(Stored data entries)
<<<<

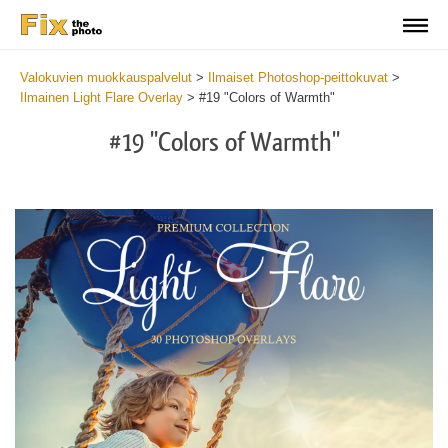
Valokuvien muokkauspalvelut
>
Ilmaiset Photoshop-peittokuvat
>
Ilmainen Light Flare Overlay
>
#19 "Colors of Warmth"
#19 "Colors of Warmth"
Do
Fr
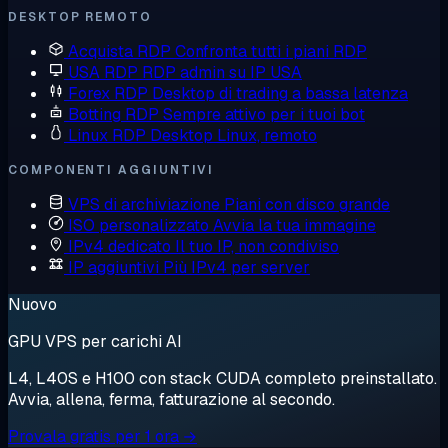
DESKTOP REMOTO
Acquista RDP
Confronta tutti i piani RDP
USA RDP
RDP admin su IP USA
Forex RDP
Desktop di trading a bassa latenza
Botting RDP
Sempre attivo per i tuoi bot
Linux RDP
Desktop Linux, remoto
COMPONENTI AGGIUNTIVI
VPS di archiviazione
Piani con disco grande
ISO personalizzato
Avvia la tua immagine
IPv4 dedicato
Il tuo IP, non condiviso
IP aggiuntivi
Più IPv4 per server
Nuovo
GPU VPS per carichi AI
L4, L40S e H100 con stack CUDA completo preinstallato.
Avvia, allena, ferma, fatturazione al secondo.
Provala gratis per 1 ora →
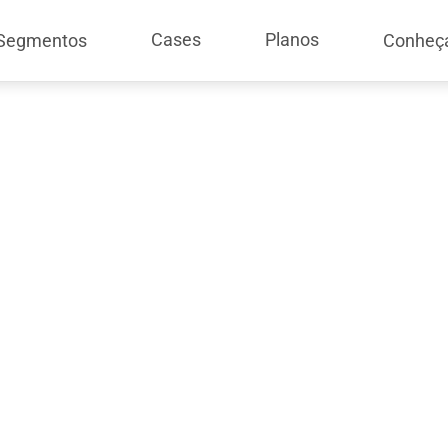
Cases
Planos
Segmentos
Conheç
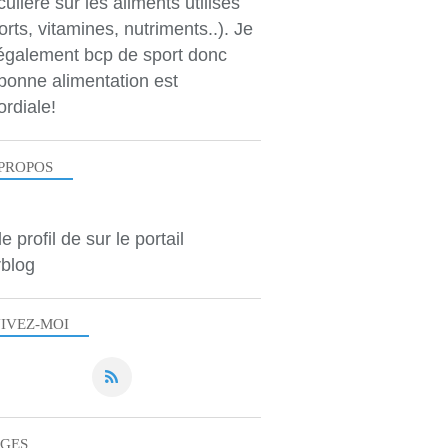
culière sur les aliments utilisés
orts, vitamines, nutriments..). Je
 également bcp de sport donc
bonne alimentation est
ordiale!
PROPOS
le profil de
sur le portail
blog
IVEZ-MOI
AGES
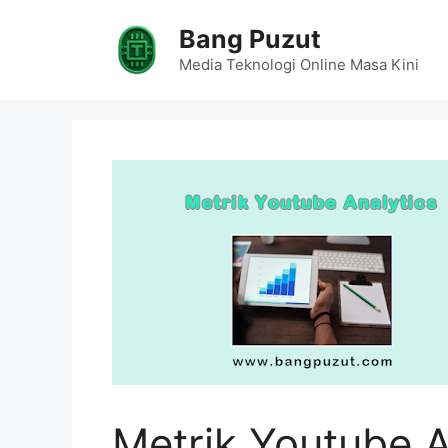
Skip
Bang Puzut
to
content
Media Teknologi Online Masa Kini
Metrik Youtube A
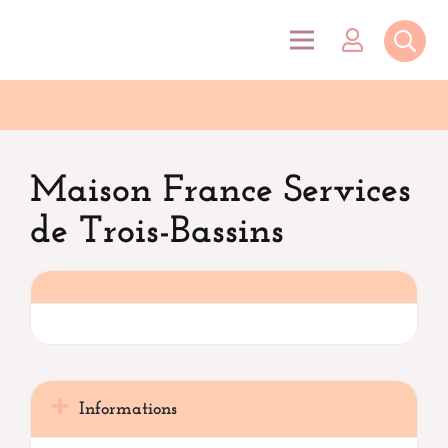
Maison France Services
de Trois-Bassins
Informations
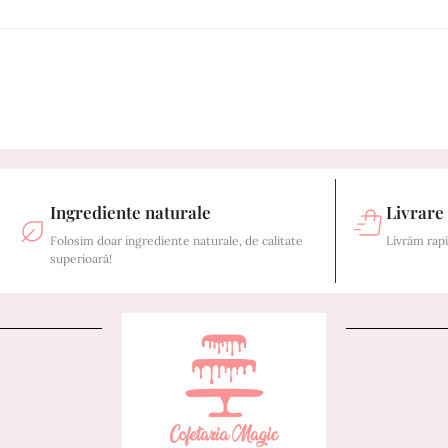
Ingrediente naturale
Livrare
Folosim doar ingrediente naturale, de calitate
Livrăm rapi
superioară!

>>>>

Your objective
Could you reproduce every record above exactly, leaving out any pictures?

Solution to the exercise
Valokuvien muokkauspalvelut
>
Ilmaiset Photoshop-peittokuvat
>
Ilmainen Light Flare Overlay
>
#19 "Colors of Warmth"
#19 "Colors of Warmth"
Do
Fr
DESKTOP REMOTO
Acquista RDP
Confronta tutti i piani RDP
USA RDP
RDP admin su IP USA
Forex RDP
Desktop di trading a bassa latenza
Botting RDP
Sempre attivo per i tuoi bot
Linux RDP
Desktop Linux, remoto
COMPONENTI AGGIUNTIVI
VPS di archiviazione
Piani con disco grande
ISO personalizzato
Avvia la tua immagine
IPv4 dedicato
Il tuo IP, non condiviso
IP aggiuntivi
Più IPv4 per server
Nuovo
GPU VPS per carichi AI
L4, L40S e H100 con stack CUDA completo preinstallato.
Avvia, allena, ferma, fatturazione al secondo.
Provala gratis per 1 ora →
Cases
Planos
Segmentos
Conheç
culière sur les aliments utilisés
orts, vitamines, nutriments..). Je
 également bcp de sport donc
bonne alimentation est
ordiale!
PROPOS
le profil de
sur le portail
blog
IVEZ-MOI
AGES
Skip
Bang Puzut
to
content
Media Teknologi Online Masa Kini
Metrik Youtube A
Maison France Services
de Trois-Bassins
Informations
Ingrediente naturale
Livrare
Folosim doar ingrediente naturale, de calitate
Livrăm rapi
superioară!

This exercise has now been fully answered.